═════ Data provided

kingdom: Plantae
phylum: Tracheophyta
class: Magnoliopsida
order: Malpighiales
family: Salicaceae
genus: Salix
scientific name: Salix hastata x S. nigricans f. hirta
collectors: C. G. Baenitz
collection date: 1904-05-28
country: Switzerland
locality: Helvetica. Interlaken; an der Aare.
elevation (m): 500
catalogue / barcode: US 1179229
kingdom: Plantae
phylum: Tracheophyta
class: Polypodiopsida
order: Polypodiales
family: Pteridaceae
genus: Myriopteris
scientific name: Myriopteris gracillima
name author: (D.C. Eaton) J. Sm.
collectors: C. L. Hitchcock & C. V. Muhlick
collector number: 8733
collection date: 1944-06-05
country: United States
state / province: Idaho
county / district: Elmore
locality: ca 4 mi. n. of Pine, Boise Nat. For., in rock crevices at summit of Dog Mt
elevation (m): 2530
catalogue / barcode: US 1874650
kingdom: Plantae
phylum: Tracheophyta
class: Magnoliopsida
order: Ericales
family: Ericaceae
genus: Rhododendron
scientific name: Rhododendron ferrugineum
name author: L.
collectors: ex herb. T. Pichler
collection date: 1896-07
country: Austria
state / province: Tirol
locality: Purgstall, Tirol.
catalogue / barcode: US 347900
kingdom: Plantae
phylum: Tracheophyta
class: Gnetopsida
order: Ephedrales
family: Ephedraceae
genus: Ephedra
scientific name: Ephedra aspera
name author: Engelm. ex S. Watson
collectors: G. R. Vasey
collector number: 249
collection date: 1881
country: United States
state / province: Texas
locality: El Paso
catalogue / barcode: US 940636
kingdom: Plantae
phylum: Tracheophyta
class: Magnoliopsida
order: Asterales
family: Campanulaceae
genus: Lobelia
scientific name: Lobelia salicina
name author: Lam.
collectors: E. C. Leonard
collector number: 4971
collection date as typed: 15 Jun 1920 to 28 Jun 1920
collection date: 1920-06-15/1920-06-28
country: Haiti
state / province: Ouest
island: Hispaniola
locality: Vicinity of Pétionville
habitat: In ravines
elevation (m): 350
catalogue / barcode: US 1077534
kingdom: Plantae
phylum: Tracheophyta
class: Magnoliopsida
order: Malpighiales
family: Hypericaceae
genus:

══════════

Objective: Please render the listing above as a Markdown table with two columns, "Row" for the row number and "Listing line" for the line itself, leaving out any blank lines.

Full output:
| Row | Listing line |
|---|---|
| 1 | kingdom: Plantae |
| 2 | phylum: Tracheophyta |
| 3 | class: Magnoliopsida |
| 4 | order: Malpighiales |
| 5 | family: Salicaceae |
| 6 | genus: Salix |
| 7 | scientific name: Salix hastata x S. nigricans f. hirta |
| 8 | collectors: C. G. Baenitz |
| 9 | collection date: 1904-05-28 |
| 10 | country: Switzerland |
| 11 | locality: Helvetica. Interlaken; an der Aare. |
| 12 | elevation (m): 500 |
| 13 | catalogue / barcode: US 1179229 |
| 14 | kingdom: Plantae |
| 15 | phylum: Tracheophyta |
| 16 | class: Polypodiopsida |
| 17 | order: Polypodiales |
| 18 | family: Pteridaceae |
| 19 | genus: Myriopteris |
| 20 | scientific name: Myriopteris gracillima |
| 21 | name author: (D.C. Eaton) J. Sm. |
| 22 | collectors: C. L. Hitchcock & C. V. Muhlick |
| 23 | collector number: 8733 |
| 24 | collection date: 1944-06-05 |
| 25 | country: United States |
| 26 | state / province: Idaho |
| 27 | county / district: Elmore |
| 28 | locality: ca 4 mi. n. of Pine, Boise Nat. For., in rock crevices at summit of Dog Mt |
| 29 | elevation (m): 2530 |
| 30 | catalogue / barcode: US 1874650 |
| 31 | kingdom: Plantae |
| 32 | phylum: Tracheophyta |
| 33 | class: Magnoliopsida |
| 34 | order: Ericales |
| 35 | family: Ericaceae |
| 36 | genus: Rhododendron |
| 37 | scientific name: Rhododendron ferrugineum |
| 38 | name author: L. |
| 39 | collectors: ex herb. T. Pichler |
| 40 | collection date: 1896-07 |
| 41 | country: Austria |
| 42 | state / province: Tirol |
| 43 | locality: Purgstall, Tirol. |
| 44 | catalogue / barcode: US 347900 |
| 45 | kingdom: Plantae |
| 46 | phylum: Tracheophyta |
| 47 | class: Gnetopsida |
| 48 | order: Ephedrales |
| 49 | family: Ephedraceae |
| 50 | genus: Ephedra |
| 51 | scientific name: Ephedra aspera |
| 52 | name author: Engelm. ex S. Watson |
| 53 | collectors: G. R. Vasey |
| 54 | collector number: 249 |
| 55 | collection date: 1881 |
| 56 | country: United States |
| 57 | state / province: Texas |
| 58 | locality: El Paso |
| 59 | catalogue / barcode: US 940636 |
| 60 | kingdom: Plantae |
| 61 | phylum: Tracheophyta |
| 62 | class: Magnoliopsida |
| 63 | order: Asterales |
| 64 | family: Campanulaceae |
| 65 | genus: Lobelia |
| 66 | scientific name: Lobelia salicina |
| 67 | name author: Lam. |
| 68 | collectors: E. C. Leonard |
| 69 | collector number: 4971 |
| 70 | collection date as typed: 15 Jun 1920 to 28 Jun 1920 |
| 71 | collection date: 1920-06-15/1920-06-28 |
| 72 | country: Haiti |
| 73 | state / province: Ouest |
| 74 | island: Hispaniola |
| 75 | locality: Vicinity of Pétionville |
| 76 | habitat: In ravines |
| 77 | elevation (m): 350 |
| 78 | catalogue / barcode: US 1077534 |
| 79 | kingdom: Plantae |
| 80 | phylum: Tracheophyta |
| 81 | class: Magnoliopsida |
| 82 | order: Malpighiales |
| 83 | family: Hypericaceae |
| 84 | genus: |